Dia mengungkapkan bahwa selama ini fokus pembangunan sering kali mengabaikan aspek lingkungan. Oleh karena itu, investasi hijau dinilai krusial untuk menyokong pembangunan berkelanjutan. “Kami mengajak semua pihak untuk menyadari pentingnya keberlanjutan dan berkontribusi dalam investasi yang progresif,” ujarnya.
Budya Pryanto Putra, Kepala Bidang Penanaman Modal DPMPTSP DKI Jakarta, menambahkan bahwa realisasi investasi hijau di Jakarta dari tahun 2020 hingga 2024 masih tergolong rendah.

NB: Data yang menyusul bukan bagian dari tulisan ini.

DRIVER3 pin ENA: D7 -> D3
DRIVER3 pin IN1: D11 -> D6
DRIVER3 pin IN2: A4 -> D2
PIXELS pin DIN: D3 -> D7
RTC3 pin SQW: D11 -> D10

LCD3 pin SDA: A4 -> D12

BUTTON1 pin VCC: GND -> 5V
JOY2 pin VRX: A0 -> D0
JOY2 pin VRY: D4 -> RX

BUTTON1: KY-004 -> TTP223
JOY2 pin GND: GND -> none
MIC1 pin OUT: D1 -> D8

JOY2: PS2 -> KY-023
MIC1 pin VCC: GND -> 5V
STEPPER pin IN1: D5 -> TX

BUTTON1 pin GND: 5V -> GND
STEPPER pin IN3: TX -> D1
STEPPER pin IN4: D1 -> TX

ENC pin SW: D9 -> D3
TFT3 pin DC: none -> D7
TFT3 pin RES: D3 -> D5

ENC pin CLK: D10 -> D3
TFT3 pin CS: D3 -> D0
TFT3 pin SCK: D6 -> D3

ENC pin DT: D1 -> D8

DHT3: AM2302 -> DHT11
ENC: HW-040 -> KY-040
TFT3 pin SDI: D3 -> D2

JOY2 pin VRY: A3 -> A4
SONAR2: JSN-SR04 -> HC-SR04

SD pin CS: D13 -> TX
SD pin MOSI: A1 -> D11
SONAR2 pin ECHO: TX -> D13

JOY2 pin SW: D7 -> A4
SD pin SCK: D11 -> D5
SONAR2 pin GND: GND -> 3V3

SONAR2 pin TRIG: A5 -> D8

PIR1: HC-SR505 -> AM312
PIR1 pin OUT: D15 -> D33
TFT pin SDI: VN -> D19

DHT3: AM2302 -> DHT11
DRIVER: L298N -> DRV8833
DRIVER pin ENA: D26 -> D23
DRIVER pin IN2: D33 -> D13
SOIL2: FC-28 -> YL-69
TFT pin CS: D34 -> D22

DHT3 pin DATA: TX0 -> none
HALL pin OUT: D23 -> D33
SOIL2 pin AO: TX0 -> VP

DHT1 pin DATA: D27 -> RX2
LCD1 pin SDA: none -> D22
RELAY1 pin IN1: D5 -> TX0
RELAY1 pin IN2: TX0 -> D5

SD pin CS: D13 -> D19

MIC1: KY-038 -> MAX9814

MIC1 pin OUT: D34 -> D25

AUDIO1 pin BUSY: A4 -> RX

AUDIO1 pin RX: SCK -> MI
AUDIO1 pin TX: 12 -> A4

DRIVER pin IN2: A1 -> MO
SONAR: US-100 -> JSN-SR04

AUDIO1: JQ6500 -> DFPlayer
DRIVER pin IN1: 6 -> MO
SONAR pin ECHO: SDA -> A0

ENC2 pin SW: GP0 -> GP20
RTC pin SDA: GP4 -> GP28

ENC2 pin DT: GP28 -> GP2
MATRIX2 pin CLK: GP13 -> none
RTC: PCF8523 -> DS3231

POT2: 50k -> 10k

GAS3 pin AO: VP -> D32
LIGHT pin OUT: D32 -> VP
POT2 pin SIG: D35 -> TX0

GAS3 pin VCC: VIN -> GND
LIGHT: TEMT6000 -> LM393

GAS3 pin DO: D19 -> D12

Menurut data OJK, hanya 3,23 persen dari total investasi yang teridentifikasi sebagai investasi hijau, dan angka ini menunjukkan fluktuasi dari 0,01 persen di tahun 2020 menjadi 7 persen di tahun 2022, tetapi kembali turun di tahun 2023.
Lebih jauh, laporan dari International Finance Corporation (IFC) pada 2018 memperlihatkan potensi investasi hijau di Jakarta mencapai 30 miliar dolar AS hingga tahun 2030. Rincian investasi tersebut meliputi bangunan ramah lingkungan, transportasi umum, energi terbarukan, hingga kendaraan listrik.
Budya menyatakan bahwa berdasarkan kajian bersama Bappeda, Jakarta memiliki potensi alokasi investasi hijau hingga Rp500 triliun dari proyek infrastruktur dan non-infrastruktur. Peningkatan kesadaran akan pentingnya investasi ramah lingkungan diharapkan dapat mendorong upaya bersama untuk mencapai keberlanjutan dalam pembangunan di ibu kota.